Repeat the lines of the items word for word, starting at the very beginning of the items and stopping after the line that contains "тщательно упаковываются в жёсткий", with that line included.

◆ **MATERIAL SHOWN**
▼
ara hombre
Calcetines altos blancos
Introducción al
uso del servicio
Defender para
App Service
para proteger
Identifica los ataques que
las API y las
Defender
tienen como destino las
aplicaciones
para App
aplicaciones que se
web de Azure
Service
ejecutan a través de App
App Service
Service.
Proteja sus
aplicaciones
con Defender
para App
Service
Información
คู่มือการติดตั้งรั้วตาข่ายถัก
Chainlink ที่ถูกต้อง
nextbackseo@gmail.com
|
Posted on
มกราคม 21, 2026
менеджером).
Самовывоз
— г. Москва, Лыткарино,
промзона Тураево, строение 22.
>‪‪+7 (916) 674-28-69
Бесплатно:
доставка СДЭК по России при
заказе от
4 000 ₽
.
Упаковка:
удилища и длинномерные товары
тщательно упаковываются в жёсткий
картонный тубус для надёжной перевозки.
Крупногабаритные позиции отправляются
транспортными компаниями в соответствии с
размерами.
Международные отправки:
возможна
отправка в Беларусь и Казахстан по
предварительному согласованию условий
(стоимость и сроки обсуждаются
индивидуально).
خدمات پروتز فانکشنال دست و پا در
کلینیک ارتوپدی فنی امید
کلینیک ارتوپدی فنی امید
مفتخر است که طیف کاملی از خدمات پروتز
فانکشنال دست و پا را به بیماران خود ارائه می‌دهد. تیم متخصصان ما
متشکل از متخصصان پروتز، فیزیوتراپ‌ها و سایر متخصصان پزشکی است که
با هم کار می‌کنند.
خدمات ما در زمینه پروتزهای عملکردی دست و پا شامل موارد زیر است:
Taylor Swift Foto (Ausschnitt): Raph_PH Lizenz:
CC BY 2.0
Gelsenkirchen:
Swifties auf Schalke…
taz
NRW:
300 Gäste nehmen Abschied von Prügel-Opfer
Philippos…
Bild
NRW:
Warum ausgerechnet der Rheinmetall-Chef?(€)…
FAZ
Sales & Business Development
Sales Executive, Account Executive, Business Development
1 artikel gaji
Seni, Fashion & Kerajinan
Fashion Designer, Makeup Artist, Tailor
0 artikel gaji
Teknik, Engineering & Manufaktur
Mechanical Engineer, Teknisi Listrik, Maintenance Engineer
▲
◆ **ANSWER TO THE EXERCISE**
ara hombre
Calcetines altos blancos
Introducción al
uso del servicio
Defender para
App Service
para proteger
Identifica los ataques que
las API y las
Defender
tienen como destino las
aplicaciones
para App
aplicaciones que se
web de Azure
Service
ejecutan a través de App
App Service
Service.
Proteja sus
aplicaciones
con Defender
para App
Service
Información
คู่มือการติดตั้งรั้วตาข่ายถัก
Chainlink ที่ถูกต้อง
nextbackseo@gmail.com
|
Posted on
มกราคม 21, 2026
менеджером).
Самовывоз
— г. Москва, Лыткарино,
промзона Тураево, строение 22.
>‪‪+7 (916) 674-28-69
Бесплатно:
доставка СДЭК по России при
заказе от
4 000 ₽
.
Упаковка:
удилища и длинномерные товары
тщательно упаковываются в жёсткий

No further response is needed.